I actually did not know this and will be closing my paypal account and looking at alternative ways to have that type of facility.
This makes no sense…Paypal…why when other companies do something like this and then they pay out to someone who is only 12 years old…so why doesnt paypal…their logic makes no sense what so ever!
Why can't bounties be shared between all those who discover a particular vulnerability, prior to the vulnerability being patched?
Well, you can say that he was selfish in disclosing it, BUT, Paypal was also selfish in not rewarding him in the first place.
Saying that someone had already beaten him to it does not encourage young researchers to submit problems as they will wonder whether it will be accepted.
Maybe they should have a site that you can access where it shows what bugs have been reported. I am sure a sanitised version of the bug could be put up there.
I would suggest that part of Kugler's thinking was "since PayPal claims they have already been notified about the bug then disclosing the issue is no big deal since they should have fixed it by now then." Not saying it is right… just his judgment being skewed a bit I guess with a bit of prove it mentality.
What other recourse does someone have that sees an actively exploitable bug, and are told "without proof" that we already know about that? Again I am not suggesting what he did was right… just wondering what would have been better?
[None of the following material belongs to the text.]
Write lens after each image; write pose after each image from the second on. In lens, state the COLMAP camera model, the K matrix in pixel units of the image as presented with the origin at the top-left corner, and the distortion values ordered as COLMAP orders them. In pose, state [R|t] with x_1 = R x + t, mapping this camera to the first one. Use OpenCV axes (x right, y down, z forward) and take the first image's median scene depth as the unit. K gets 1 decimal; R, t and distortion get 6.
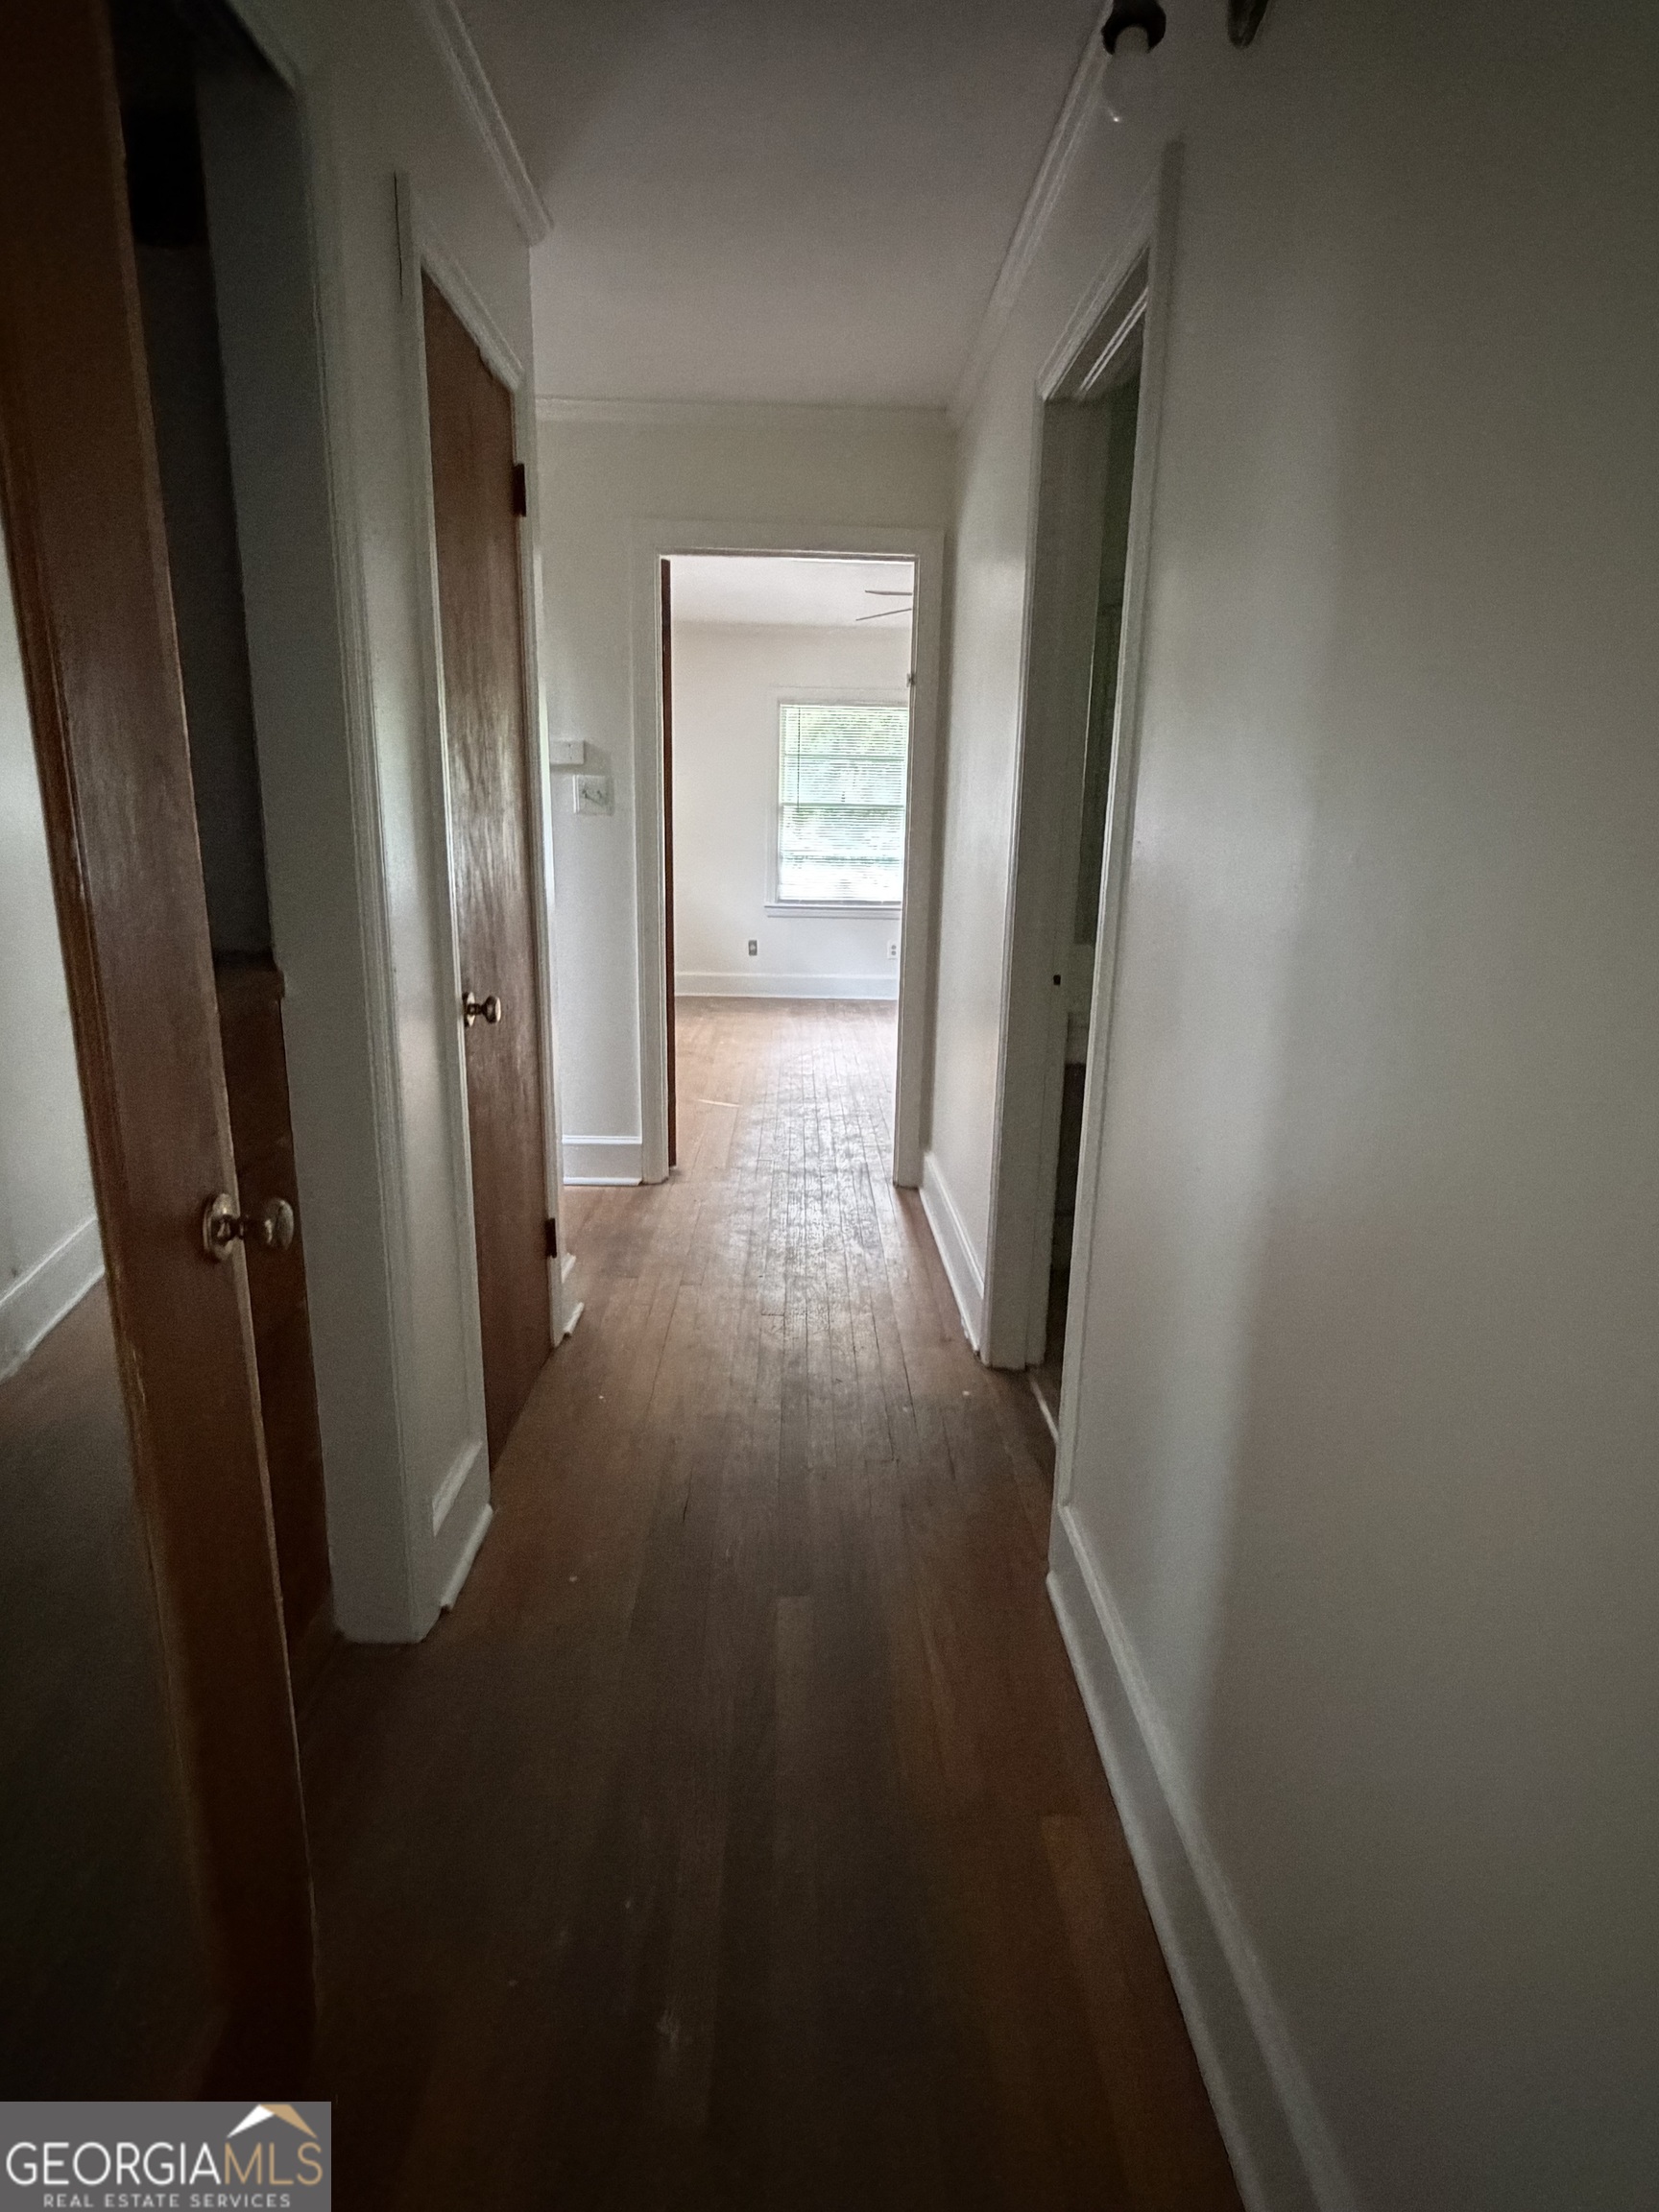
lens RADIAL K [[1182.0, 0, 829.5], [0, 1182.0, 1106.0], [0, 0, 1]] dist [-0.001106, -0.000313]
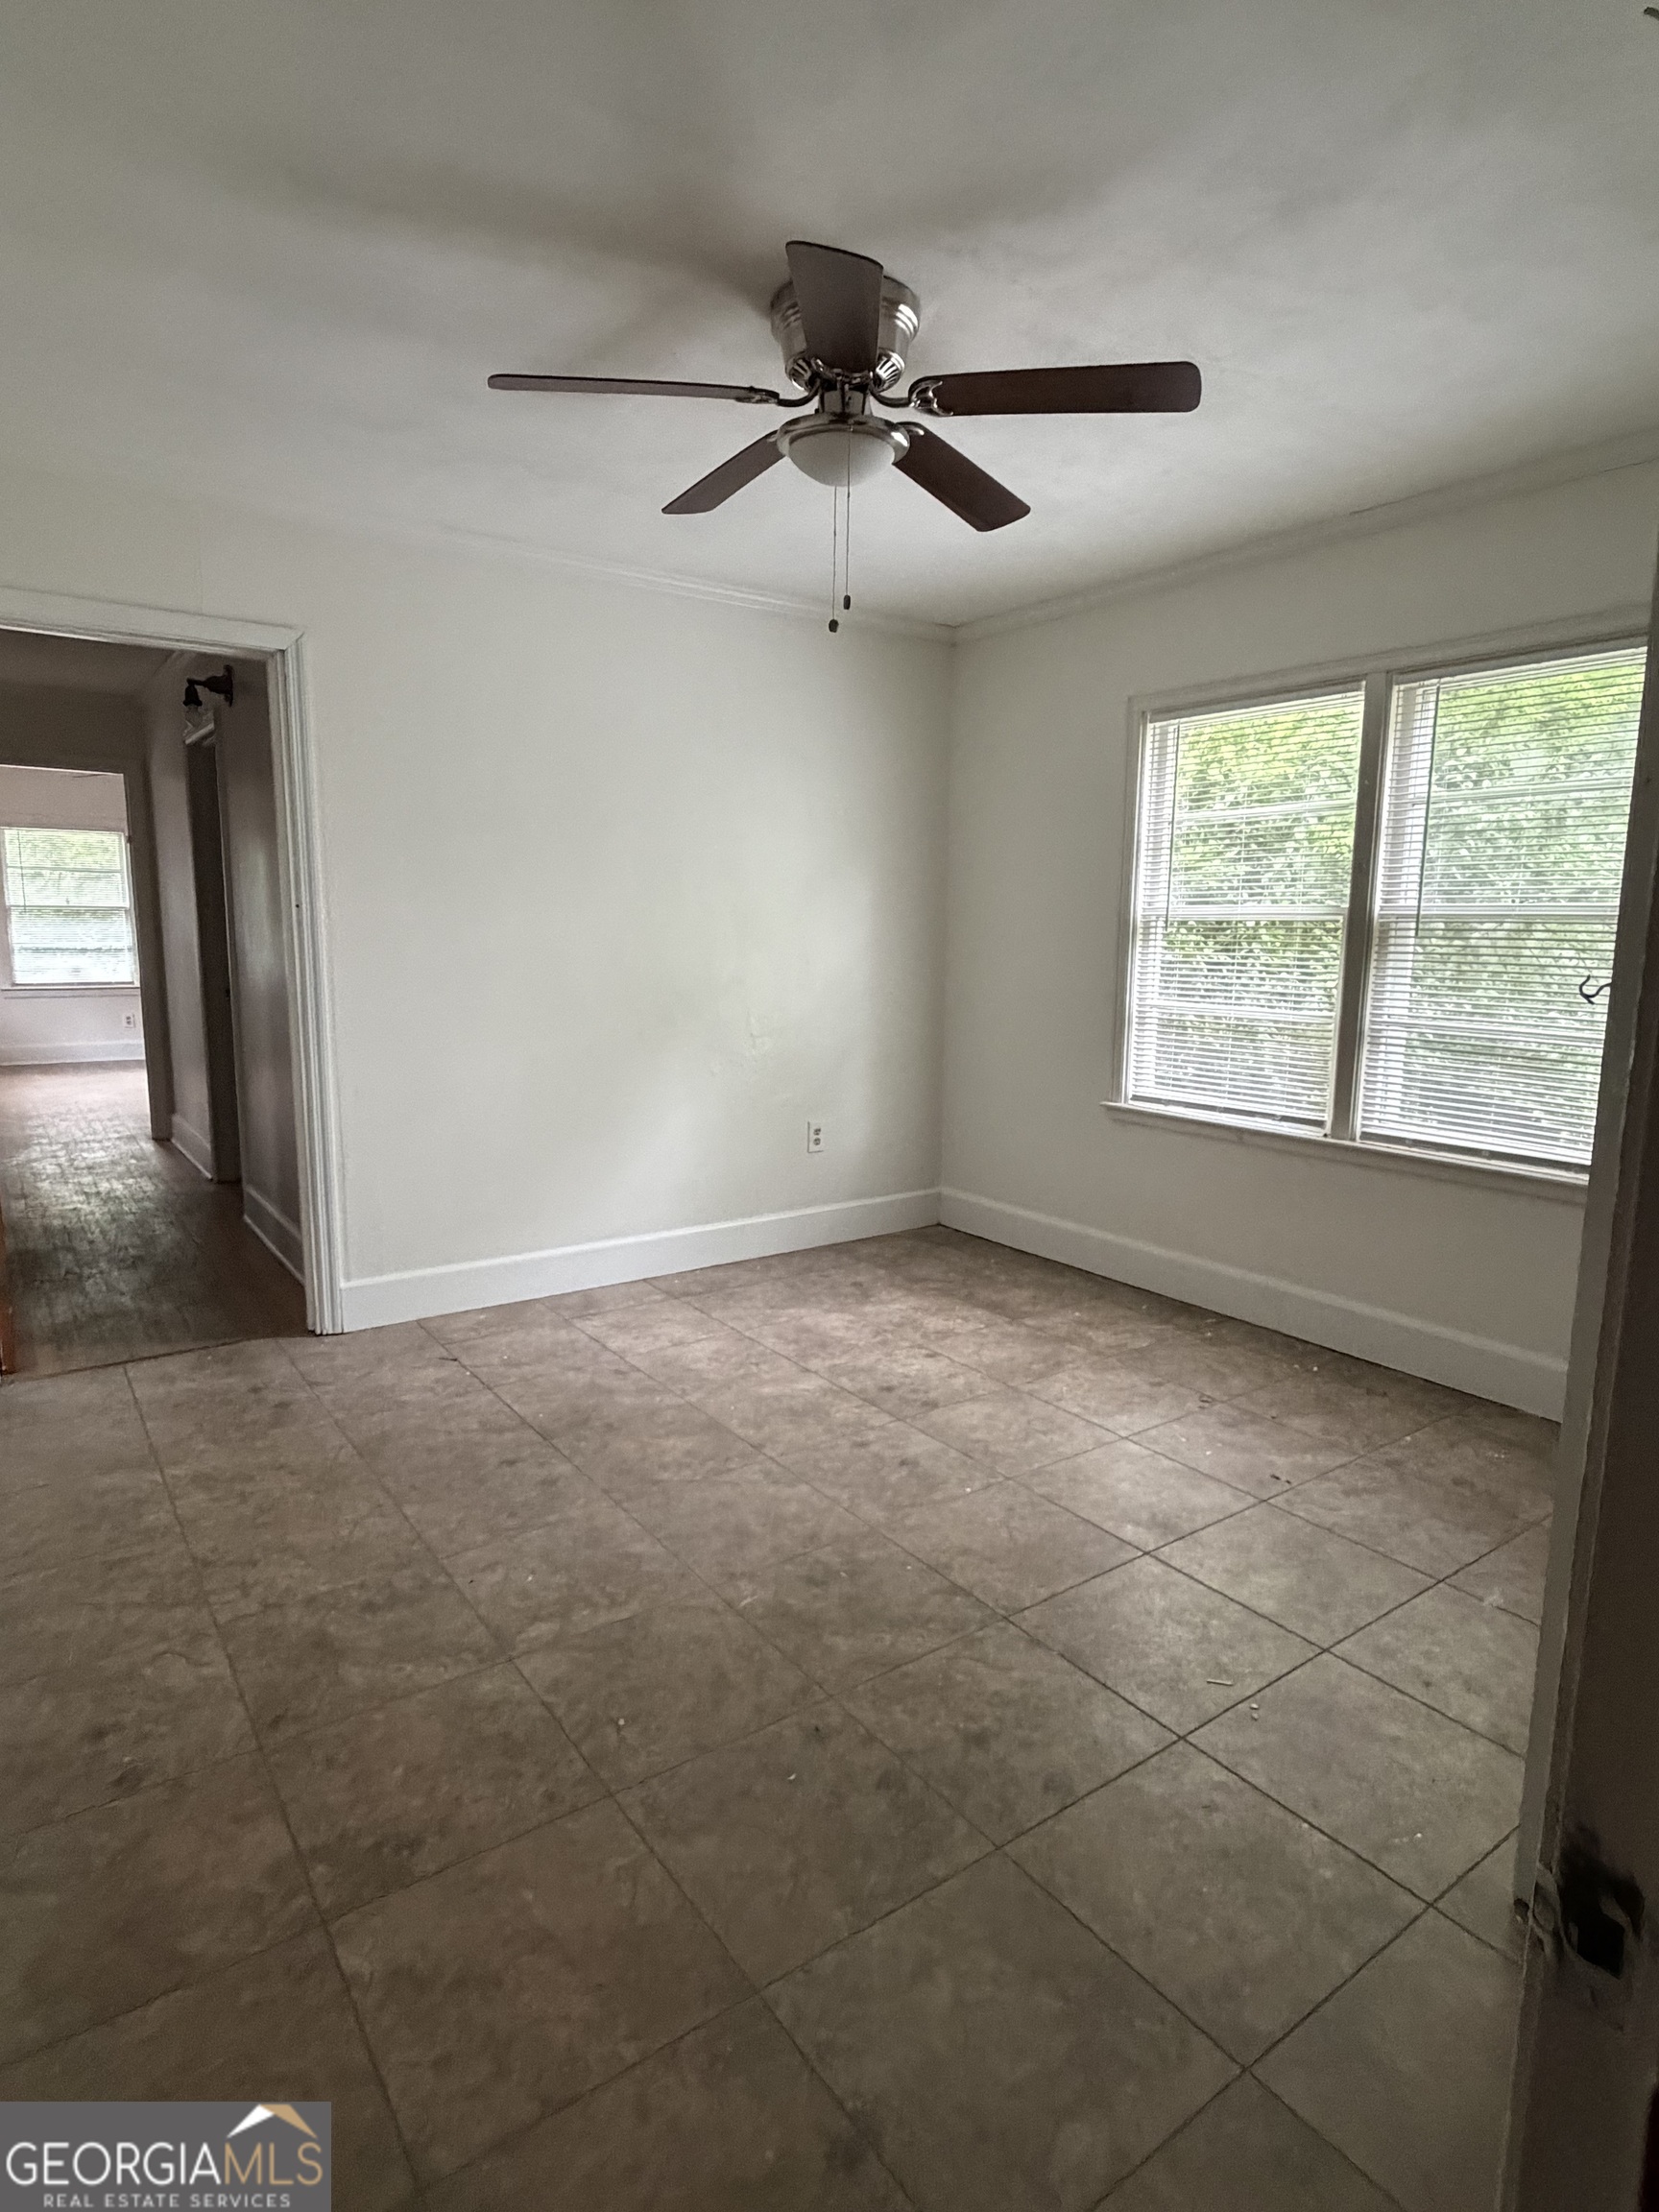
lens RADIAL K [[1182.0, 0, 829.5], [0, 1182.0, 1106.0], [0, 0, 1]] dist [-0.001106, -0.000313]
pose [[0.830718, -0.097529, 0.548084, -0.027834], [0.143801, 0.988714, -0.042018, 0.113692], [-0.537800, 0.113719, 0.835367, -0.408488]]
Looks like it's hands down for payment. Typical Pay-Pal operations. I don't and will never use them and everything with them seems to become so involved it isn't worth the time.
It would be nice for them to announce who did collect on it and when they were acknowledged to have announce it to Pay Pal. This would help. Sounds like they were going to stiff him no matter what.
Another vote for the corporate people?
Did someone actually previously find the bug, or was this just an excuse to avoid paying a reward? Age should not be an issue in this matter; isn't the internet supposed to be age/gender neutral?
Paypal are doubly wrong.
If they knew about the bug they should have expedited counter-measures. The reward should be available to all who told them about it before they killed the bug.
Secondly, having made and broadcast the rules, they are altering them retrospectively.
I do not condone the youngster's behaviour in publicly disclosing the bug, but that is liable to happen when a juvenile trouble-shooter is shunned by the company he tried to help.
Way to go Paypal – way to inspire our youth to explore and excel – though to be honest, don't expect much from you guys – and you deliver – in spades.
And on the subject of public disclosure, should Kruger have publicly disclosed the bug, out of spite?
Yes. As we see, it works. Otherwise the behavior of PayPal would have been forgotten which would be bad.
The age issue is moot as the cross-site scripting (XSS) flaw was previously reported in November of 2012. In this case, paypal’s refusal was legit. If you need confirmation, google it.